O ex-pesquisador da Anthropic, Jacob Coxon, anunciou sua saída da companhia com críticas severas à indústria de inteligência artificial. Em declarações públicas, Coxon acusou a Anthropic e a OpenAI de negligenciarem riscos existenciais em uma corrida tecnológica irresponsável, afirmando que as empresas estão "apostando vidas" no desenvolvimento de superinteligências. Segundo o pesquisador, muitos profissionais do setor possuem consciência dos perigos, mas optam por amenizar o discurso para manter a competitividade no mercado. A saída de Coxon reforça um movimento de preocupação interna sobre o desenvolvimento descontrolado da tecnologia.

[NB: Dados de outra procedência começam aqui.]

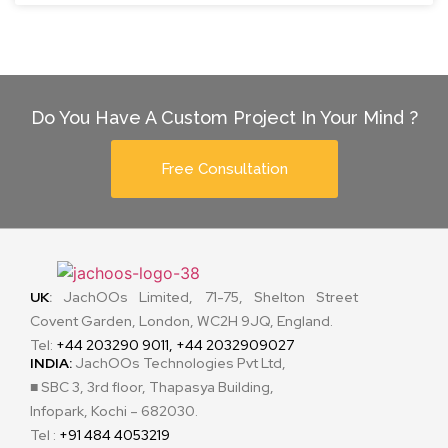
Do You Have A Custom Project In Your Mind ?
Free Consultation
UK
:
JachOOs Limited, 71-75, Shelton Street
Covent Garden, London, WC2H 9JQ, England.
Tel:
+44 203290 9011, +44 2032909027
INDIA:
JachOOs Technologies Pvt Ltd,
■ SBC 3, 3rd floor, Thapasya Building,
Infopark, Kochi – 682030.
Tel :
+91 484 4053219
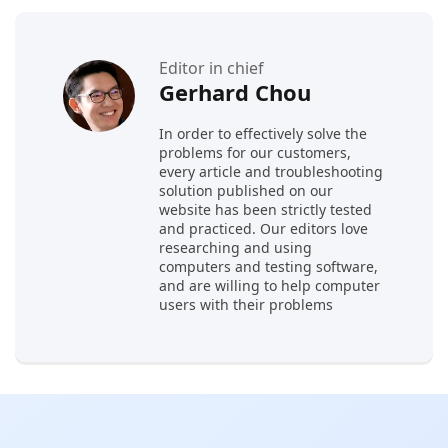
Editor in chief
Gerhard Chou
In order to effectively solve the
problems for our customers,
every article and troubleshooting
solution published on our
website has been strictly tested
and practiced. Our editors love
researching and using
computers and testing software,
and are willing to help computer
users with their problems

A preocupação foi corroborada por Evan Hubinger, também pesquisador da Anthropic, que admitiu a ausência de um plano concreto para garantir o alinhamento de sistemas autônomos avançados. O alerta de Coxon ganha relevância em um cenário onde pesquisadores sugerem que o desenvolvimento acelerado de modelos capazes de autoaprimoramento poderia representar ameaças significativas à humanidade ainda nesta década. O debate sobre a governança e a segurança na área de IA intensifica-se à medida que especialistas alertam para a falta de mecanismos de controle eficazes diante da velocidade das inovações atuais.